:: Given entries

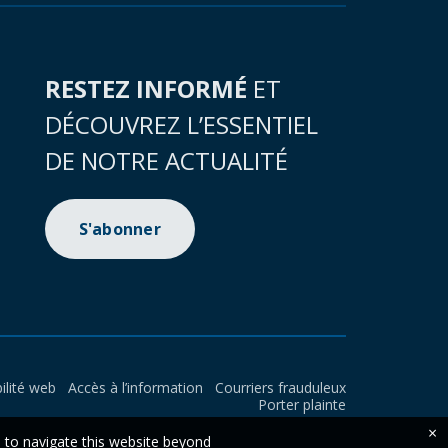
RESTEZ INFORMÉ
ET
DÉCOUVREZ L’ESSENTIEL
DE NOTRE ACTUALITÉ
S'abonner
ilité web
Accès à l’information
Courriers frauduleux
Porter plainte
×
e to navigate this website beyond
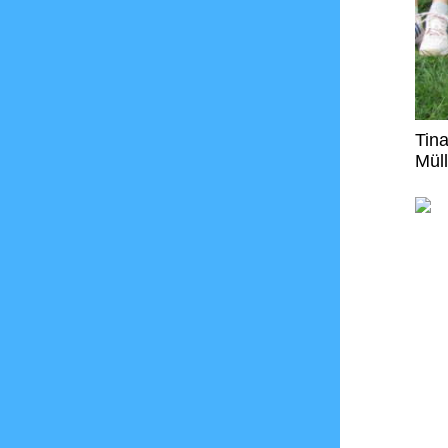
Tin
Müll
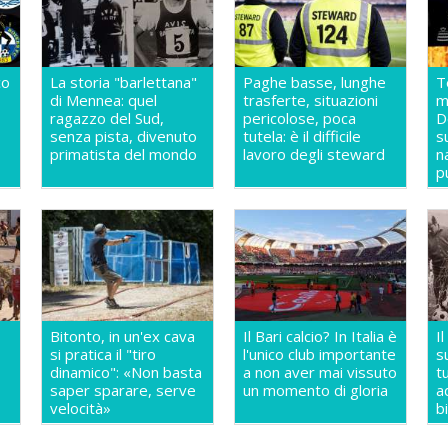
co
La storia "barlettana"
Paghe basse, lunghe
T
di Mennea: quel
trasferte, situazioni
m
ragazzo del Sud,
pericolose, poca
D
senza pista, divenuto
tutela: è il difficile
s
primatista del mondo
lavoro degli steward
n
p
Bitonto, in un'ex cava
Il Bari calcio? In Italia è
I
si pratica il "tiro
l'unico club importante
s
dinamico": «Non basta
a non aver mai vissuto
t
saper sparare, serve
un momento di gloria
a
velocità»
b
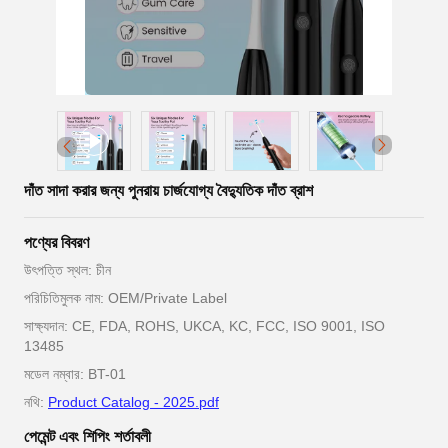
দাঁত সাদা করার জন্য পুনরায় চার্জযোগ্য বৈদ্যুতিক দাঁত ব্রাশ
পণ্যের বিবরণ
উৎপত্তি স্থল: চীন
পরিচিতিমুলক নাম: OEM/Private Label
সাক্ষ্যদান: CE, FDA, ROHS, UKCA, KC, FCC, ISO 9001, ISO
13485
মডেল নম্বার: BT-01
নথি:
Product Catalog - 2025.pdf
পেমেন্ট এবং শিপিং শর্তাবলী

::::
:: Given entries

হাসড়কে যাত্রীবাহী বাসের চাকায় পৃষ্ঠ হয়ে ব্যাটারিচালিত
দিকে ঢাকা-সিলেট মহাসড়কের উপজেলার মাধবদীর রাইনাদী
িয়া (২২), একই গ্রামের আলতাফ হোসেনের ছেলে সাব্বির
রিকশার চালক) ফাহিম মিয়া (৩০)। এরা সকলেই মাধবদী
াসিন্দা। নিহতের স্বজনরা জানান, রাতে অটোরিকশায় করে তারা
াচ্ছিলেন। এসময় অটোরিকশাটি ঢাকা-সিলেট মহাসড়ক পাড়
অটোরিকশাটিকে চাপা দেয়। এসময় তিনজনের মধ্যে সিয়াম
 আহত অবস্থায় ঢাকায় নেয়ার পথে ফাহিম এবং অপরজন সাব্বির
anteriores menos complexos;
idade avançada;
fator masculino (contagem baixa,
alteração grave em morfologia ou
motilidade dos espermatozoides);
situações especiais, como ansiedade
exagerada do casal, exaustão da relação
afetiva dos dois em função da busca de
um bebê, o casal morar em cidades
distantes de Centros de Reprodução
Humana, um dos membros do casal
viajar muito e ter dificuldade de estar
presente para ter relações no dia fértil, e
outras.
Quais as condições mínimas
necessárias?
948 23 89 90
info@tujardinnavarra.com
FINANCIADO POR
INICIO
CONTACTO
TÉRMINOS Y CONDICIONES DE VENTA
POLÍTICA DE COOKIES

::::

**Activity:**
Pick every line of the data that includes the string "casal".

**Result below:**
exagerada do casal, exaustão da relação
um bebê, o casal morar em cidades
Humana, um dos membros do casal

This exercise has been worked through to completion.